= Milford Galleries =

New Zealand art gallery

Milford Galleries is a dealer art gallery in New Zealand, with their headquarters in the city of Dunedin. There are two physical art spaces, in Dunedin and Queenstown, and there was also formerly a gallery in Auckland.

The galleries focus solely on New Zealand contemporary art (painting, photography, sculpture, and glassworks) and represent many of the country's leading artists, among them Graham Bennett, Joanna Braithwaite, Nigel Brown, Neil Dawson, Paul Dibble, Dick Frizzell, Darryn George, Jeffrey Harris, Michael Hight, Yuki Kihara, Andy Leleisi'uao, John Parker, J. S. Parker, Lisa Reihana, and Terry Stringer.

The galleries are run by the husband and wife team of Stephen Higginson and Niki Stewart.

==Dunedin==
Milford's main gallery space – the largest dealer gallery in Dunedin – has operated from the former Hallenstein Brothers clothing factory in Dowling Street, between Princes Street and Queens Gardens, since 1989. The gallery comprises three art spaces, and often has more than one exhibition in progress at any one time. New exhibitions are hosted every five weeks.

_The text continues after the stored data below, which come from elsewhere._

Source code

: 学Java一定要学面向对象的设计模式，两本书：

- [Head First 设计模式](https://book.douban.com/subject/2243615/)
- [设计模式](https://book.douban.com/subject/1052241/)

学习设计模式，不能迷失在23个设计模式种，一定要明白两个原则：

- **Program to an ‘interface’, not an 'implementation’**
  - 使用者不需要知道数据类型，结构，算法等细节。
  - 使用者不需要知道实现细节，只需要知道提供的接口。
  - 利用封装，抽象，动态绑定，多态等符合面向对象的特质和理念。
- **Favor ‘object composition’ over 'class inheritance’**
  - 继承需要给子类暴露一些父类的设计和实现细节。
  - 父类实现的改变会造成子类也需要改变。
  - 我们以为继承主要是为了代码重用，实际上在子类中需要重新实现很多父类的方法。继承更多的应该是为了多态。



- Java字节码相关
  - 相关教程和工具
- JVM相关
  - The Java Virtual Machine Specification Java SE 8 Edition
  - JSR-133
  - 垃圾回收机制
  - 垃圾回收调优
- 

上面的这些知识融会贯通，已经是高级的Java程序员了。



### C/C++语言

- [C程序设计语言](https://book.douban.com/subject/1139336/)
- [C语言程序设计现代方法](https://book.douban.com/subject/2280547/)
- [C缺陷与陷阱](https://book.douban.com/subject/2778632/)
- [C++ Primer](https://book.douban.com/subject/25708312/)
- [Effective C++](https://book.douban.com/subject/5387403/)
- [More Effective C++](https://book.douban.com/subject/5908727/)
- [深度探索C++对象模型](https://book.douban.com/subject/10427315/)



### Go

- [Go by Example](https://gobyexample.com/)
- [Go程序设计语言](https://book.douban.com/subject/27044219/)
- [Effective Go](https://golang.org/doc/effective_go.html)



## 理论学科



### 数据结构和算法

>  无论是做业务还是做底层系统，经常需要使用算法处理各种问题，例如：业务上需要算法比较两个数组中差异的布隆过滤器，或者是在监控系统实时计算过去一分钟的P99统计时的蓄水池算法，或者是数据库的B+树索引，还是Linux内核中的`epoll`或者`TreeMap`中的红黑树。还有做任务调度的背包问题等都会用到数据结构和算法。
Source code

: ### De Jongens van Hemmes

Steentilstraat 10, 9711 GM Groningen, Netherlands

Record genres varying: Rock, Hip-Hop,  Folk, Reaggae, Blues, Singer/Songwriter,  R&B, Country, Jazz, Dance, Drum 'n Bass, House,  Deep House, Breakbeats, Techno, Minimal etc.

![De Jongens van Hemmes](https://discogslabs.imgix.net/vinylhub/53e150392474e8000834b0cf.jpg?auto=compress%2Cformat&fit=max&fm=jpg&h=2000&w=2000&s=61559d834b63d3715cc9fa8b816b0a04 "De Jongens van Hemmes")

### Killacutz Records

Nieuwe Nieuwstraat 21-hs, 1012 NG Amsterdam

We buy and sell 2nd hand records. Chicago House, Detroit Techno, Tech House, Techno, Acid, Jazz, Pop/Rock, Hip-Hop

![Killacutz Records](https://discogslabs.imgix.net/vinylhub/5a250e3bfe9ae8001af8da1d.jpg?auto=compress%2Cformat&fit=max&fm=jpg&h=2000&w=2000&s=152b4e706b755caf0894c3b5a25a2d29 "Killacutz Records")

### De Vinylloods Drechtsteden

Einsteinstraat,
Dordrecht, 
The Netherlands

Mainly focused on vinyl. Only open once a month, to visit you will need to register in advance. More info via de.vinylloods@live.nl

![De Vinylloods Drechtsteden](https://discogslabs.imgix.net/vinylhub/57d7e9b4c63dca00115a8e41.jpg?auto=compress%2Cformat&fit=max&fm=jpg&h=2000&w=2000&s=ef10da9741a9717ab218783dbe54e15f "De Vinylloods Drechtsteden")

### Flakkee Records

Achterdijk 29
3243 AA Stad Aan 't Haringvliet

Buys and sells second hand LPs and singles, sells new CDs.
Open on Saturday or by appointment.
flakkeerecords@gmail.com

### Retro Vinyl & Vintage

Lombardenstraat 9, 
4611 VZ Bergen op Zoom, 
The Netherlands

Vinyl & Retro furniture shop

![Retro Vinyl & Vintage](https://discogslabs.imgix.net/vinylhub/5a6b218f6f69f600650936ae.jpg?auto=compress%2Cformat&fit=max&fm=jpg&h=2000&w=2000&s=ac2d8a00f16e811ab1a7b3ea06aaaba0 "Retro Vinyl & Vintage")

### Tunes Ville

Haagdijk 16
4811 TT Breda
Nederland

The gallery space also contains an art store room, with works by many of the artists represented by the gallery.

==Queenstown==
Milford Galleries in Queenstown, located on Gorge Road (previously located in Earl Street), comprises three exhibiting galleries. It has been operating since 2004.

==Auckland==
Milford Galleries opened an Auckland branch in 1999, and curated touring shows by New Zealand contemporary artists until 2009.